» SET TASK 1:
In the classical education timeline, what does the Greek word scholé mean?
» SET TASK 2:
Return the passage of the classical education timeline from "The Seven Liberal Arts and the Canons of Great Books" up to and including "of classical education.)".

» EXCERPTED PASSAGE:
Timeline of the Renewal in Classical Education

The Seven Liberal Arts and the Canons of Great Books

For millennia, classical and later Jewish, Christian, and Muslim educators from vast areas of the world recognized the seven liberal arts and the canons of great texts as central to the formation of virtuous and flourishing humans. Our word school comes from the Greek scholé which means a time set aside for contemplation. This ruminative approach from the days of Pythagoras and Plato suited the lives and learning of Christian monastic communities through the Middle Ages. (See our many related courses with an introduction, a survey of key principles, a consideration of scholé learning, a look at the liberal arts, a course on teaching great books, a look at the monastic tradition of education, and a brief history of classical education.)

Antiquity–19th Century

Prussian Educational System Mandated in Massachusetts and the Entire Nation

Governor Edward Everett of Massachusetts instituted a mandatory education policy based on ideas from the Prussian education system. New York state soon opened 12 schools providing free and compulsory education for students in their local region. Andrew Carnegie (American steel industry magnate) and his Carnegie Group advanced these mandates and advocated for a teacher certification system. In 1857, the National Education Association was founded as a union for teachers in state-funded schools, and it continued to advocate for many aspects of the new Prussian educational model. (See a related course here as well as "Lesson 2: The History of Grading" by Dr. Brian Williams in another related course here.)

[Stored entries]
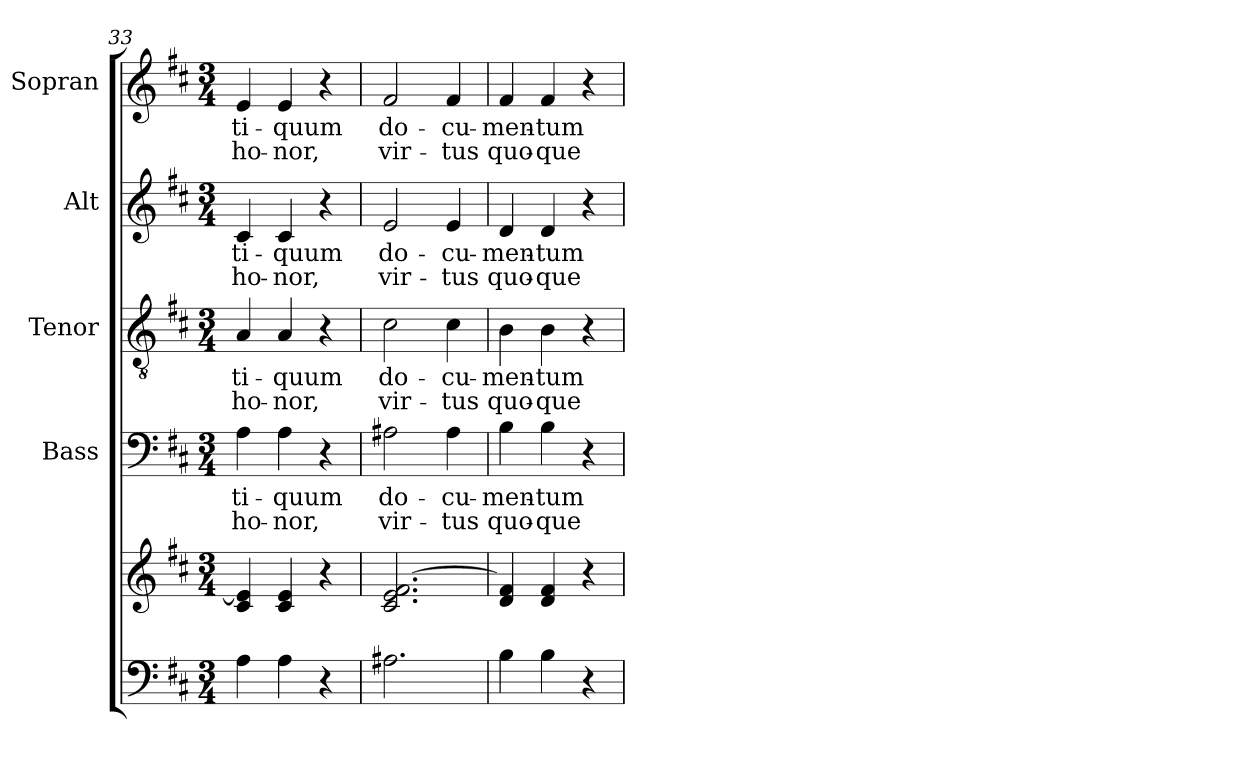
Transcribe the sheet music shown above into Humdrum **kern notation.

**kern	**kern	**kern	**text	**text	**kern	**text	**text	**kern	**text	**text	**kern	**text	**text
*part5	*part5	*part4	*part4	*part4	*part3	*part3	*part3	*part2	*part2	*part2	*part1	*part1	*part1
*staff6	*staff5	*staff4	*staff4	*staff4	*staff3	*staff3	*staff3	*staff2	*staff2	*staff2	*staff1	*staff1	*staff1
*	*	*I"Bass	*	*	*I"Tenor	*	*	*I"Alt	*	*	*I"Sopran	*	*
*	*	*I'B.	*	*	*I'T.	*	*	*I'A.	*	*	*I'S.	*	*
*clefF4	*clefG2	*clefF4	*	*	*clefGv2	*	*	*clefG2	*	*	*clefG2	*	*
*k[f#c#]	*k[f#c#]	*k[f#c#]	*	*	*k[f#c#]	*	*	*k[f#c#]	*	*	*k[f#c#]	*	*
*D:	*D:	*D:	*	*	*D:	*	*	*D:	*	*	*D:	*	*
*M3/4	*M3/4	*M3/4	*	*	*M3/4	*	*	*M3/4	*	*	*M3/4	*	*
=33	=33	=33	=33	=33	=33	=33	=33	=33	=33	=33	=33	=33	=33
!	!	!	!LO:LY:b	!LO:LY:b	!	!LO:LY:b	!LO:LY:b	!	!LO:LY:b	!LO:LY:b	!	!LO:LY:b	!LO:LY:b
4A\	4c#/ 4e/]	4A\	-ti-	ho-	4A/	-ti-	ho-	4c#/	-ti-	ho-	4e/	-ti-	ho-
!	!	!	!LO:LY:b	!LO:LY:b	!	!LO:LY:b	!LO:LY:b	!	!LO:LY:b	!LO:LY:b	!	!LO:LY:b	!LO:LY:b
4A\	4c#/ 4e/	4A\	-quum	-nor,	4A/	-quum	-nor,	4c#/	-quum	-nor,	4e/	-quum	-nor,
4r	4r	4r	.	.	4r	.	.	4r	.	.	4r	.	.
=34	=34	=34	=34	=34	=34	=34	=34	=34	=34	=34	=34	=34	=34
!	!	!	!LO:LY:b	!LO:LY:b	!	!LO:LY:b	!LO:LY:b	!	!LO:LY:b	!LO:LY:b	!	!LO:LY:b	!LO:LY:b
2.A#X\	2.c#/ 2.e/ [>2.f#/	2A#X\	do-	vir-	2c#\	do-	vir-	2e/	do-	vir-	2f#/	do-	vir-
!	!	!	!LO:LY:b	!LO:LY:b	!	!LO:LY:b	!LO:LY:b	!	!LO:LY:b	!LO:LY:b	!	!LO:LY:b	!LO:LY:b
.	.	4A#\	-cu-	-tus	4c#\	-cu-	-tus	4e/	-cu-	-tus	4f#/	-cu-	-tus
=35	=35	=35	=35	=35	=35	=35	=35	=35	=35	=35	=35	=35	=35
!	!	!	!LO:LY:b	!LO:LY:b	!	!LO:LY:b	!LO:LY:b	!	!LO:LY:b	!LO:LY:b	!	!LO:LY:b	!LO:LY:b
4B\	4d/ 4f#/]	4B\	-men-	quo-	4B\	-men-	quo-	4d/	-men-	quo-	4f#/	-men-	quo-
!	!	!	!LO:LY:b	!LO:LY:b	!	!LO:LY:b	!LO:LY:b	!	!LO:LY:b	!LO:LY:b	!	!LO:LY:b	!LO:LY:b
4B\	4d/ 4f#/	4B\	-tum	-que	4B\	-tum	-que	4d/	-tum	-que	4f#/	-tum	-que
4r	4r	4r	.	.	4r	.	.	4r	.	.	4r	.	.
=	=	=	=	=	=	=	=	=	=	=	=	=	=
*-	*-	*-	*-	*-	*-	*-	*-	*-	*-	*-	*-	*-	*-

» EXPECTED ANSWER 1:
A time set aside for contemplation.

» EXPECTED ANSWER 2:
The Seven Liberal Arts and the Canons of Great Books

For millennia, classical and later Jewish, Christian, and Muslim educators from vast areas of the world recognized the seven liberal arts and the canons of great texts as central to the formation of virtuous and flourishing humans. Our word school comes from the Greek scholé which means a time set aside for contemplation. This ruminative approach from the days of Pythagoras and Plato suited the lives and learning of Christian monastic communities through the Middle Ages. (See our many related courses with an introduction, a survey of key principles, a consideration of scholé learning, a look at the liberal arts, a course on teaching great books, a look at the monastic tradition of education, and a brief history of classical education.)